The first time in black and white

You only lose your virginity once. However sordid the planning and execution, a truth is present at that moment.

It was November 1990 at the National Tennis Centre. It was my first concert and I still remember the kick drum thumping my rib cage as I entered. My heart was in danger.

I’d been accumulating albums, two to each D90 cassette. The D90 had been a bridge to new friendships; A way of sharing the musical experience.

The night started with the support act playing in front of a drawn curtain. I’d never heard of him, or his band, but lots of people seems to like the one about standing up and being counted.

They eventually finished, the lights came up, then down again and a chant began.
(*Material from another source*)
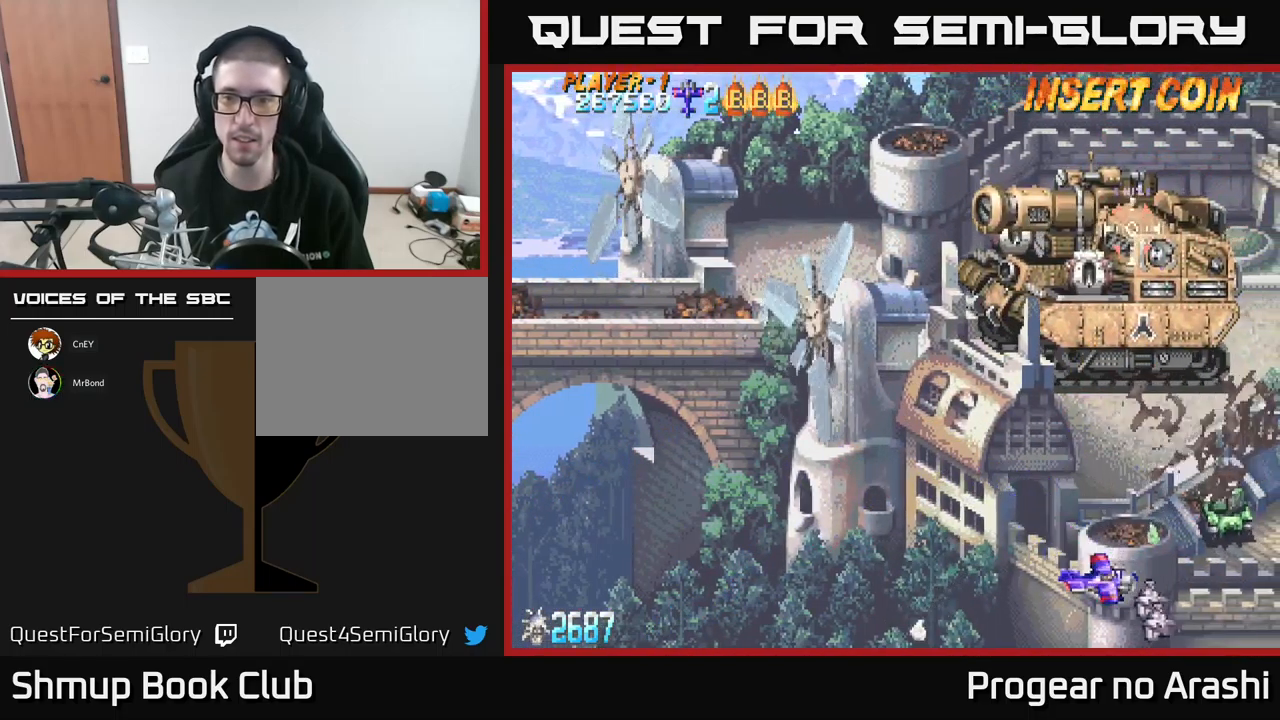
{"buttons": ["DPAD_UP", "DPAD_LEFT"], "left_stick": "center", "events": [[150, "DPAD_DOWN", "up"], [200, "DPAD_RIGHT", "down"], [300, "DPAD_UP", "down"], [417, "DPAD_RIGHT", "up"], [484, "DPAD_LEFT", "down"]]}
The chant would become a cliché but not this first time

The curtain drew back. Cheering. A camera flash. No. It’s a strobe. A slow, pulsing strobe. White, Black… White!

Five people frozen. Black… White. They’re walking onto the stage. I can see the singer, his stalking gait unmistakable. Black… White. Black…..

An explosion of sound and light and motion. He spins and juts, hands splayed out and shaking, all parts moving seemingly, streaking across the stage. I don’t even recognise the song yet. I’m on the edge. People stand up and rush.

Ten minutes late my voice is shot. I’m dancing like I don’t give a shit. I’m sweating. I’ve been taken in.

As I age, new truths emerge, subtle and rare. Cynicism is easy. And there’s never that “first time” again.

I hadn’t felt truth in music for a while. Then this morning, “The Man in Black” made me feel like crying.

Real truth, unlike trivial facts, is never black or white, and it arrives and then departs in a moment. So pay attention.

I lost my actual virginity a little later and it’s not worth writing about.